:: EXCERPTED RECORDS ::

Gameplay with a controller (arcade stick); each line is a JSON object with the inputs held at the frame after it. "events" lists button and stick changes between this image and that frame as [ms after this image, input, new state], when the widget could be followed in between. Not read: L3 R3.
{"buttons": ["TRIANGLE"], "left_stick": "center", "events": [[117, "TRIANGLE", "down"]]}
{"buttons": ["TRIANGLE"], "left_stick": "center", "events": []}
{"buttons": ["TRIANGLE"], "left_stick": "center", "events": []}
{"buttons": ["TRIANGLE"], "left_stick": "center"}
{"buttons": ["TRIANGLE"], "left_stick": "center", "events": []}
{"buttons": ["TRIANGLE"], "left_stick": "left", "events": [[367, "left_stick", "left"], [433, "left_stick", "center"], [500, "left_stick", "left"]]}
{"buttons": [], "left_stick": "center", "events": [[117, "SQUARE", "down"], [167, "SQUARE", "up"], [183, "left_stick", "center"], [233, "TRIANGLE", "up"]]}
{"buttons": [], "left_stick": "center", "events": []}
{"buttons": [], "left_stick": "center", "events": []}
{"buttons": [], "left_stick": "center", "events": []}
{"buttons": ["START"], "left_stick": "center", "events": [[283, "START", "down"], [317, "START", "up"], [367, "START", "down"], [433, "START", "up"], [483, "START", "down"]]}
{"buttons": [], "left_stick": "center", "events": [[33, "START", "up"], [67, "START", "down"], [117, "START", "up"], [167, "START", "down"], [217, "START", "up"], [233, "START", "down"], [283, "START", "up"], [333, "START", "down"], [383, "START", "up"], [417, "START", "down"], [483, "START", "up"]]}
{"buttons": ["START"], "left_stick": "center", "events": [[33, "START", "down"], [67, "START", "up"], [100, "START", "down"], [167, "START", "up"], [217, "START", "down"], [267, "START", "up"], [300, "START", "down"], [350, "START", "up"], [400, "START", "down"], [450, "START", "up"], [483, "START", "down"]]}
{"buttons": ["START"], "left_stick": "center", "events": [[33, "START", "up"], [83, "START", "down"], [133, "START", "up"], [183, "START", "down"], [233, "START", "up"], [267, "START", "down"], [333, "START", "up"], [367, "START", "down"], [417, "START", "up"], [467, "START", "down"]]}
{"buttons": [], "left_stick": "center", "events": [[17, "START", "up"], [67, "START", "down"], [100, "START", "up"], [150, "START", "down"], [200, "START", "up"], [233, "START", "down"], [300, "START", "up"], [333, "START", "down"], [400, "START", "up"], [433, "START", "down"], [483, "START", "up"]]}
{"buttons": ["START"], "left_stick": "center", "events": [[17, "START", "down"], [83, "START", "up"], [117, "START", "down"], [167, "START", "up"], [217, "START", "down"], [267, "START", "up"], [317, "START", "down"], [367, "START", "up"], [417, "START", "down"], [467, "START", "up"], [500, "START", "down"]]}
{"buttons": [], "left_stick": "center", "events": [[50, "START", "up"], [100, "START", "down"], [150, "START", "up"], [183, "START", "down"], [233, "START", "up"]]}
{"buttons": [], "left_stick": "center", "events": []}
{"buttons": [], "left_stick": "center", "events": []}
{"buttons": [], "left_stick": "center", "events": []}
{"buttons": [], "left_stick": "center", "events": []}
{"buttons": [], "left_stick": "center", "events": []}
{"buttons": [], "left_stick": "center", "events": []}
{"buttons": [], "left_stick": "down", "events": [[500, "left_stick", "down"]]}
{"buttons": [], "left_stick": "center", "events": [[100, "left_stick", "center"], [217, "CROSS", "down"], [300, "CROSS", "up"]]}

:::

WORK REQUIRED. Without omitting any record, transcribe the data exactly.

ANSWER AREA.
Gameplay with a controller (arcade stick); each line is a JSON object with the inputs held at the frame after it. "events" lists button and stick changes between this image and that frame as [ms after this image, input, new state], when the widget could be followed in between. Not read: L3 R3.
{"buttons": ["TRIANGLE"], "left_stick": "center", "events": [[117, "TRIANGLE", "down"]]}
{"buttons": ["TRIANGLE"], "left_stick": "center", "events": []}
{"buttons": ["TRIANGLE"], "left_stick": "center", "events": []}
{"buttons": ["TRIANGLE"], "left_stick": "center"}
{"buttons": ["TRIANGLE"], "left_stick": "center", "events": []}
{"buttons": ["TRIANGLE"], "left_stick": "left", "events": [[367, "left_stick", "left"], [433, "left_stick", "center"], [500, "left_stick", "left"]]}
{"buttons": [], "left_stick": "center", "events": [[117, "SQUARE", "down"], [167, "SQUARE", "up"], [183, "left_stick", "center"], [233, "TRIANGLE", "up"]]}
{"buttons": [], "left_stick": "center", "events": []}
{"buttons": [], "left_stick": "center", "events": []}
{"buttons": [], "left_stick": "center", "events": []}
{"buttons": ["START"], "left_stick": "center", "events": [[283, "START", "down"], [317, "START", "up"], [367, "START", "down"], [433, "START", "up"], [483, "START", "down"]]}
{"buttons": [], "left_stick": "center", "events": [[33, "START", "up"], [67, "START", "down"], [117, "START", "up"], [167, "START", "down"], [217, "START", "up"], [233, "START", "down"], [283, "START", "up"], [333, "START", "down"], [383, "START", "up"], [417, "START", "down"], [483, "START", "up"]]}
{"buttons": ["START"], "left_stick": "center", "events": [[33, "START", "down"], [67, "START", "up"], [100, "START", "down"], [167, "START", "up"], [217, "START", "down"], [267, "START", "up"], [300, "START", "down"], [350, "START", "up"], [400, "START", "down"], [450, "START", "up"], [483, "START", "down"]]}
{"buttons": ["START"], "left_stick": "center", "events": [[33, "START", "up"], [83, "START", "down"], [133, "START", "up"], [183, "START", "down"], [233, "START", "up"], [267, "START", "down"], [333, "START", "up"], [367, "START", "down"], [417, "START", "up"], [467, "START", "down"]]}
{"buttons": [], "left_stick": "center", "events": [[17, "START", "up"], [67, "START", "down"], [100, "START", "up"], [150, "START", "down"], [200, "START", "up"], [233, "START", "down"], [300, "START", "up"], [333, "START", "down"], [400, "START", "up"], [433, "START", "down"], [483, "START", "up"]]}
{"buttons": ["START"], "left_stick": "center", "events": [[17, "START", "down"], [83, "START", "up"], [117, "START", "down"], [167, "START", "up"], [217, "START", "down"], [267, "START", "up"], [317, "START", "down"], [367, "START", "up"], [417, "START", "down"], [467, "START", "up"], [500, "START", "down"]]}
{"buttons": [], "left_stick": "center", "events": [[50, "START", "up"], [100, "START", "down"], [150, "START", "up"], [183, "START", "down"], [233, "START", "up"]]}
{"buttons": [], "left_stick": "center", "events": []}
{"buttons": [], "left_stick": "center", "events": []}
{"buttons": [], "left_stick": "center", "events": []}
{"buttons": [], "left_stick": "center", "events": []}
{"buttons": [], "left_stick": "center", "events": []}
{"buttons": [], "left_stick": "center", "events": []}
{"buttons": [], "left_stick": "down", "events": [[500, "left_stick", "down"]]}
{"buttons": [], "left_stick": "center", "events": [[100, "left_stick", "center"], [217, "CROSS", "down"], [300, "CROSS", "up"]]}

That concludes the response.